Armed with knowledge and life experience garnered during primary and secondary school careers, soon-to-be graduates prepare to step into the next phase of their young lives which, for many, will be the pursuit of higher education at a college or university. The foreboding question some in their lives may think but not ask is: Will they be successful?
After the curtain closes on the pomp and circumstance, many students will face an unfamiliar and oftentimes challenging script on a very new stage: the demands of rigorous academic coursework combined with myriad social opportunities and virtually no supervision.
“It’s a combination of variables that can trip up even the most disciplined and, what we might call, ‚Äòwell-behaved’ students,” says Malcolm Gauld, co-author of the parenting book, The Biggest Job We’ll Ever Have, and president of Hyde Schools, known widely for its unique approach to helping students develop character. “College can initially be very overwhelming for any student, and many will struggle, particularly those who are accustomed to having parents manage some or all of their lives. Fact is, one in four college freshman drop out.”

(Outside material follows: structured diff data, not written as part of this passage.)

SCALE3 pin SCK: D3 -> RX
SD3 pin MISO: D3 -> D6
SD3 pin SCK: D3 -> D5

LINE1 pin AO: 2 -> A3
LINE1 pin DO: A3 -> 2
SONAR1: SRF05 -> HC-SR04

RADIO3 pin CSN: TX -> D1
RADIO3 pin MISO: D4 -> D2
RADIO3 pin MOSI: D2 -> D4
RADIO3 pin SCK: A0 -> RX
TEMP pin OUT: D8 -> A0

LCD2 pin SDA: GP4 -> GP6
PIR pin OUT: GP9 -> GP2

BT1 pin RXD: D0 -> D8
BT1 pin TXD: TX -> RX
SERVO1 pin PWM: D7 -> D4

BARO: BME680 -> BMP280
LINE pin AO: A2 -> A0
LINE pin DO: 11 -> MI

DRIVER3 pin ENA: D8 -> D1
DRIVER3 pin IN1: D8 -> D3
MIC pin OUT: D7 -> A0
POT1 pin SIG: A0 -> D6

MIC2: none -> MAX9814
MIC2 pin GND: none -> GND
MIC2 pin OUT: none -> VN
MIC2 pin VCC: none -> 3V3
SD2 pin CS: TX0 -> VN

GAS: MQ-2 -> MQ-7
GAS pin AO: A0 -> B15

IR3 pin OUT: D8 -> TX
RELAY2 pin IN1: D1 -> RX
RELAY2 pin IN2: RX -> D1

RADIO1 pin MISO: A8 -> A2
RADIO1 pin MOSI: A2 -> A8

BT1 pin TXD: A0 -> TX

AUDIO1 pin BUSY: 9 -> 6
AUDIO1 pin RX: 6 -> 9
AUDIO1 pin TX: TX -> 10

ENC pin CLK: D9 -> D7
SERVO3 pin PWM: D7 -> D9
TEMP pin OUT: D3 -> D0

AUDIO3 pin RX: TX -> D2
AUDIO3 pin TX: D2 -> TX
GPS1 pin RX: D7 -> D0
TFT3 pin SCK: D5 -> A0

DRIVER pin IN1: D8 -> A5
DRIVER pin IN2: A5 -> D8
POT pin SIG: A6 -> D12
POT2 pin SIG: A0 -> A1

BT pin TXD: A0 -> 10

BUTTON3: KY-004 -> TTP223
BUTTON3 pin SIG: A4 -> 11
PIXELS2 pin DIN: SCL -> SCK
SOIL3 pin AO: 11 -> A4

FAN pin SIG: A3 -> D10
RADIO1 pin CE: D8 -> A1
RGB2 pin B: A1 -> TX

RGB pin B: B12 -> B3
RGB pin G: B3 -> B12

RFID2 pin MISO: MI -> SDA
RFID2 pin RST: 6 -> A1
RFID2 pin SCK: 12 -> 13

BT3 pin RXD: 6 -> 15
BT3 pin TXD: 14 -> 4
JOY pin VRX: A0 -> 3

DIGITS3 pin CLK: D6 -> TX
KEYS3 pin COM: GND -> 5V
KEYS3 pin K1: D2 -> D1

For those students and any others interested in beating the odds, Gauld advises taking hold of their responsibilities. “With the best of intentions, parents may take away their kid’s motivation by taking hold of things they (the children) can do on their own. Kids can help their parents let go by embracing their work and being accountable to their own lives.”
Gauld also offers a set of well-tested recommendations to students who may need help through the transition. He acknowledges that while the advice is not necessarily a path to the dean’s list, students who test and follow through with his three tips will maintain “student in good standing” status throughout their college careers.
Gauld explains his approach to college success in three simple steps:
- Go to class. A seemingly simple concept, this is what snares most students who do not complete their degree. Attending class not only reinforces material consumed on the student’s own time, but it fosters a relationship between the student and professor, which makes students less likely to drop the class. Withdrawing from even a single course can become a very slippery slope, Gauld explains.
- 3 x 5 Study Method. Study three hours a day, five days a week–and then set aside two days to do as you please.
- “You gotta serve somebody.” Join an athletic team; try out for a part in a play; write for the newspaper; get involved in the campus recycling program. Build a connection with your school that is more than just academic.
Gauld uses mathematics as a motivational tool, pointing out to students skeptical of his plan that going to class and using his “3X5” study method, will only consume 27 hours of a week comprised of 168.
“The kids generally respond well to this advice. I think that’s in part due to the fact that I’m offering action steps, not giving them a list of don’ts. I figure the don’ts are being amply covered by students’ parents, their teachers, and every other adult they encounter. And if students take care of the DO’s, they won’t have all that much time for the don’ts.”
A high school educator for more than 30 years and parenting expert, Gauld and his wife Laura address the parental “letting go” process and other issues with parents and families in their schools and the workshops they deliver throughout the country and abroad. He is currently working on a short, portable, and funny book about this topic.
“We try to help parents understand that what they do, what they pay attention to is what they reinforce in their kids’ lives. And if they’re worried because their kids are unprepared to take on the challenges of independent life, they have to take a look at what they pay attention to and maybe back off.”